Empezando después de su graduación en 1998, había trabajado durante varios años en el Hospital East York General, luego había fundado su propia compañía de equipamiento biomédico. También en 1998, él y Cathy Churchill, todavía muy enamorados, se habían casado. Cathy había renunciado a su interés por la química; Peter todavía no entendía por qué. En su lugar, ella trabajaba ahora en una posición no creativa para la agencia de publicidad Doowap Advertising.
Y cada viernes, después del trabajo, Cathy y sus compañeros de trabajo salían a tomar una copa. En realidad, como descubrió Sandra, aunque se referían a sus intenciones en singular, la realidad era definitivamente plural: copas. Y al final de la tarde, varios de ellos siempre se las arreglaban para conjugar con éxito la forma verbal: beber, bebió, bebido… en ocasiones en la variedad de rezarle al dios de porcelana.

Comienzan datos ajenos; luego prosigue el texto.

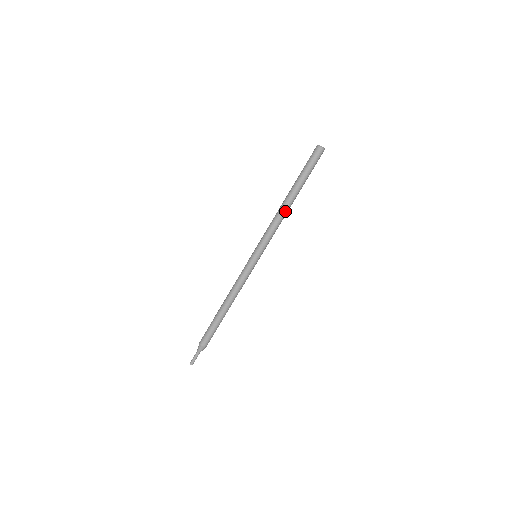
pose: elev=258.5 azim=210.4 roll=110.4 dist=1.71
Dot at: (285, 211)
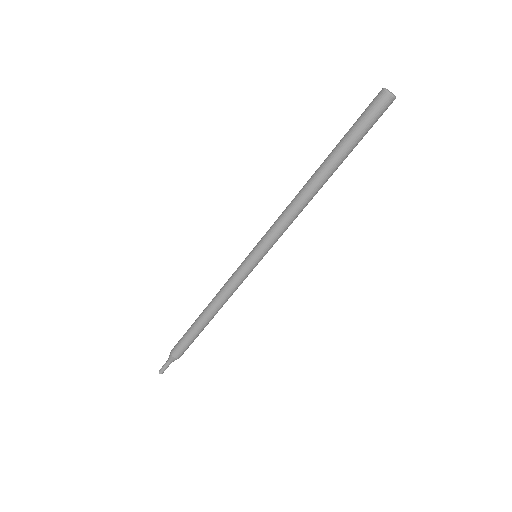
Dot at: (304, 194)
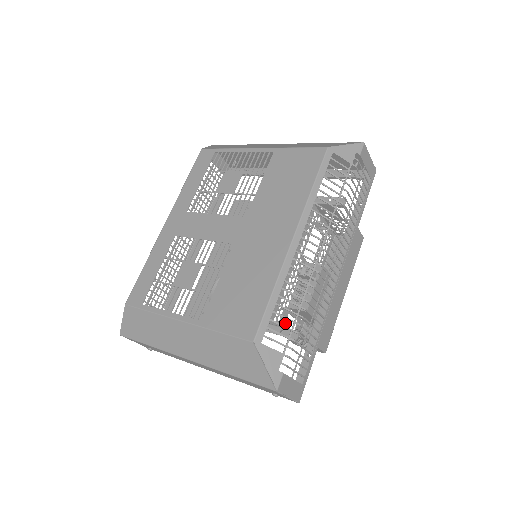
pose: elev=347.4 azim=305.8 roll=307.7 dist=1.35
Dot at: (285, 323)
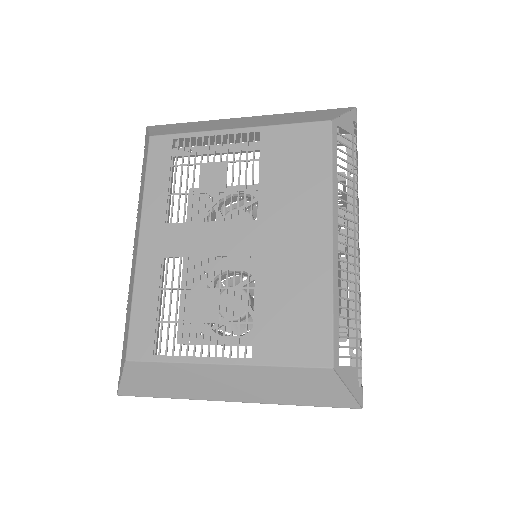
Dot at: occluded
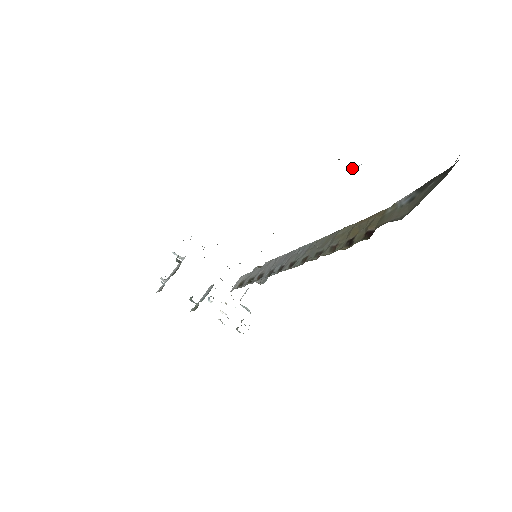
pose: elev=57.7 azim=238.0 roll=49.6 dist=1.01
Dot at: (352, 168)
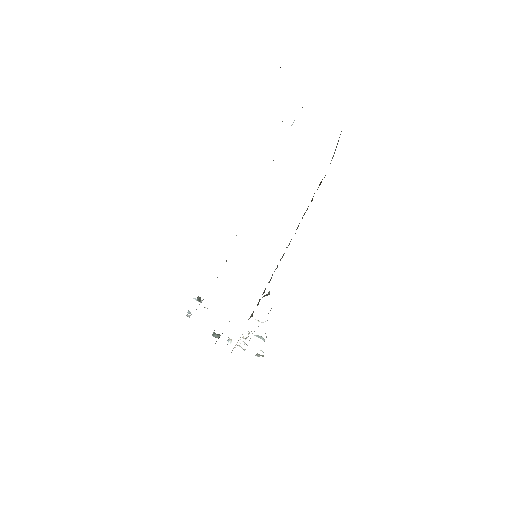
Dot at: (292, 124)
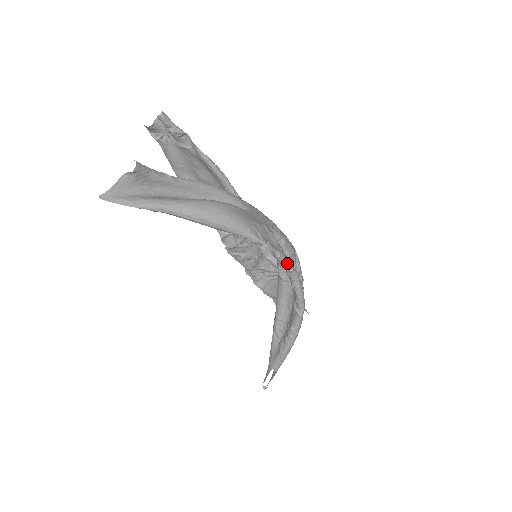
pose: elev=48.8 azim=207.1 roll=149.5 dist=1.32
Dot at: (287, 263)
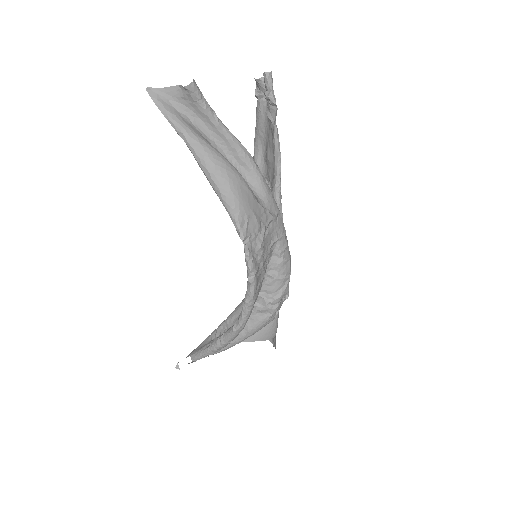
Dot at: (250, 271)
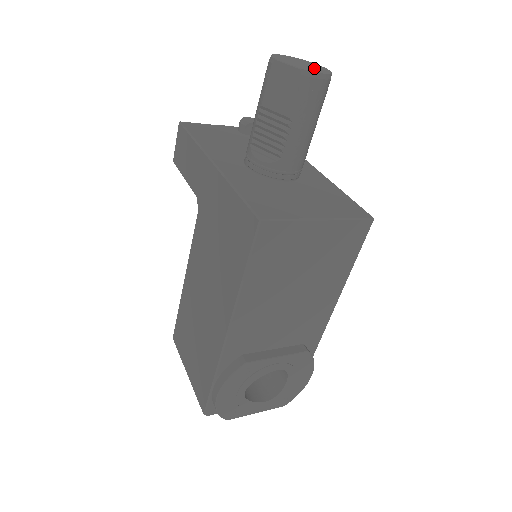
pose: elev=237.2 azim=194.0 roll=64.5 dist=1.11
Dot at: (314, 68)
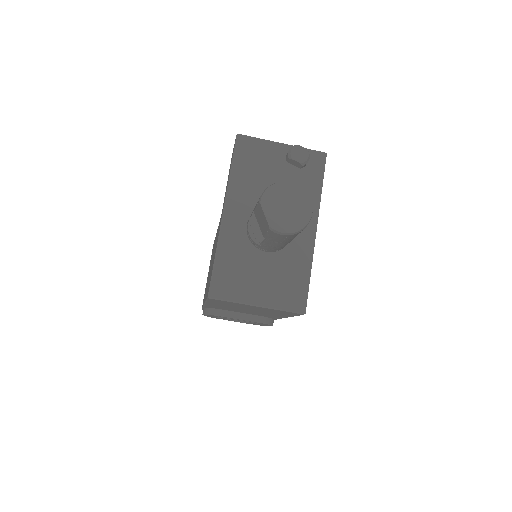
Dot at: (291, 218)
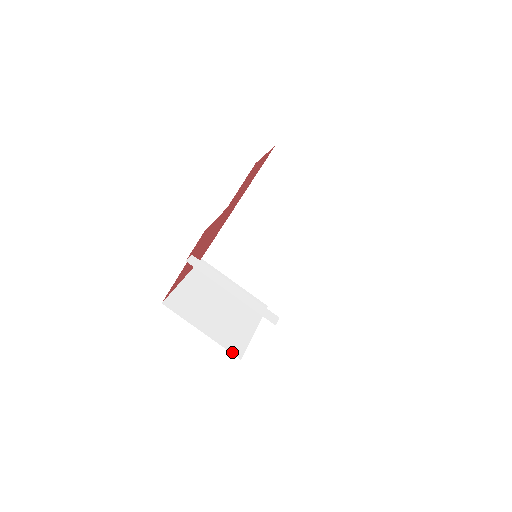
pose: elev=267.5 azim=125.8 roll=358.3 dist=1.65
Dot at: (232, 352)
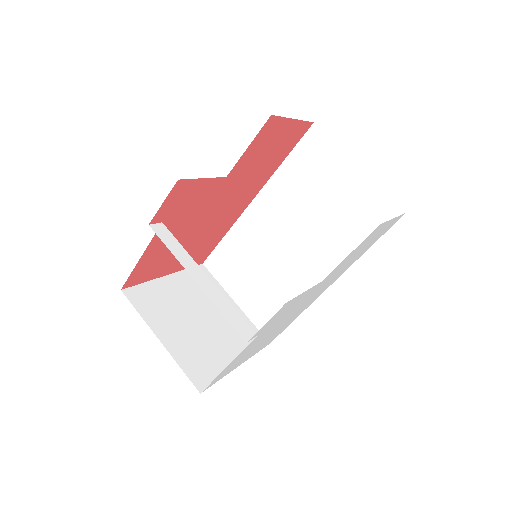
Dot at: (192, 379)
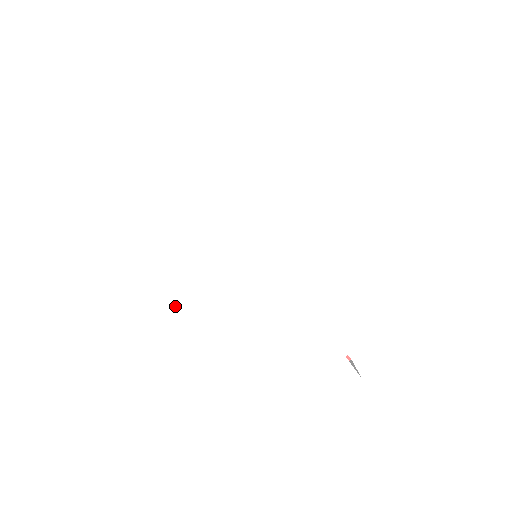
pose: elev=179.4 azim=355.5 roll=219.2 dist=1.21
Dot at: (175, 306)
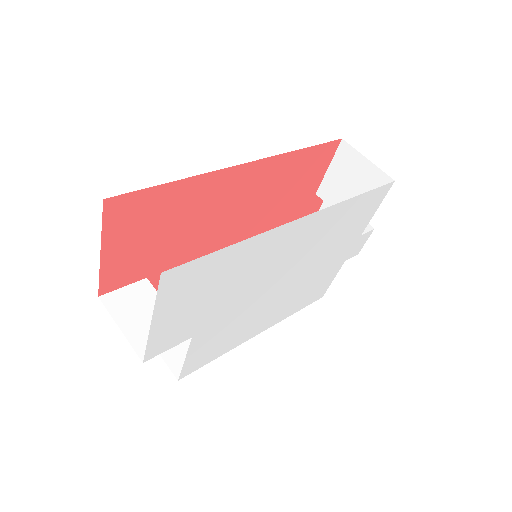
Dot at: (252, 334)
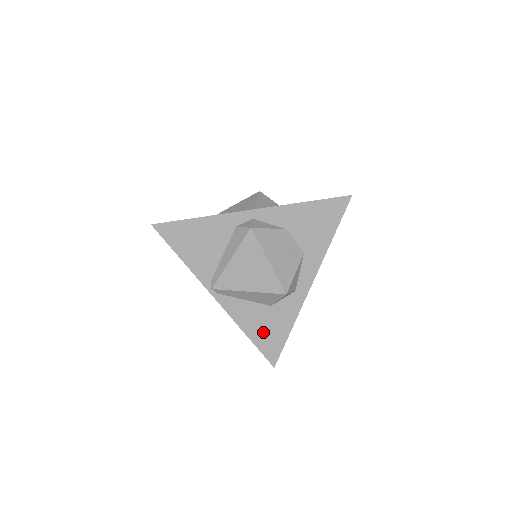
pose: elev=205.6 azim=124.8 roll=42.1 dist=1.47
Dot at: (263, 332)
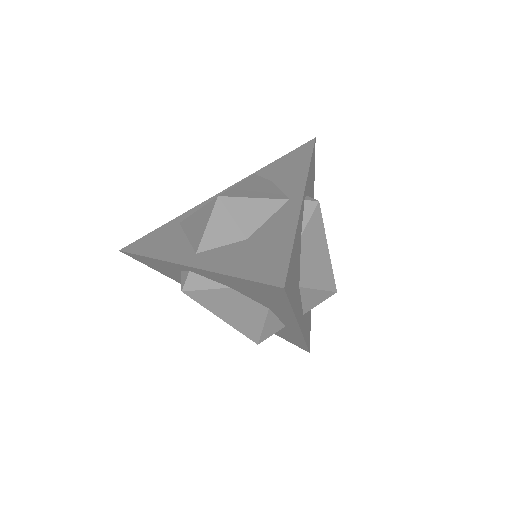
Dot at: (279, 333)
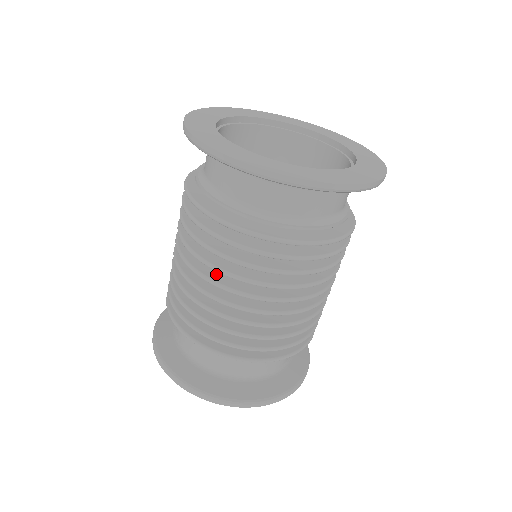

Hacía frío y estaba oscuro, una tarde típica de febrero en Toronto. Peter recorría las siete calles desde el edificio de cuatro plantas de Hobson Monitoring hasta The Bent Bishop. Los colegas de Cathy no eran realmente de su gusto, pero sabía que para ella era importante que él apareciese. Aun así, Peter intentaba siempre llegar después de todo el mundo; lo último que quería hacer era mantener una charla insustancial con un contable o un director artístico. Había algo superficial en el mundo de la publicidad, algo que le repelía.
Peter empujó la pesada puerta de madera del Bishop y se quedó en la entrada, esperando a que los ojos se ajustasen al oscuro interior. A su izquierda había una pizarra con los especiales del día. A la derecha un póster de Molson's Canadian que mostraba a una mujer de muchas curvas con un bikini rojo con hojas de arce cubriendo cada uno de sus pechos. Sexismo en los anuncios de cerveza, pensó Peter; pasado, presente y probablemente para siempre.
Dio un paso y examinó el pub, buscando a Cathy. Largas mesas grises con ángulos al azar ocupaban todo el espacio por el local, como portaaviones en un atasco de tráfico oceánico. Al fondo dos personas jugaban a los dardos.
Ah, allí estaban: acumulados alrededor de una mesa contra una pared. Los que tenían la espalda a la pared —decorada con pósters de otras buenorras Molson— estaban sentados en un sillón. El resto estaban en sillas, con bebidas en la mano. Algunos compartían un tazón de nachos. La mesa era lo suficientemente grande para que hubiese dos o tres conversaciones separadas, los participantes en ellas gritaban para que se les oyese por encima de la música a todo volumen, una vieja tonada Mitsou tocada a volumen más alto del que los altavoces podían manejar.
Cathy era una mujer brillante; eso era lo primero que había atraído a Peter de ella. Sólo más tarde había redefinido sus propios estándares de belleza femenina, que habían tendido hacia las rubias explosivas al estilo de los anuncios de cerveza, para encontrar bonitos el pelo negro y los labios finos. Estaba sentada en el sofá, dos de sus colegas —Toby, ¿no? Y ese gritón, Hans Larsen— a cada lado de ella, por lo que no podía salir a menos que uno de ellos se moviese primero.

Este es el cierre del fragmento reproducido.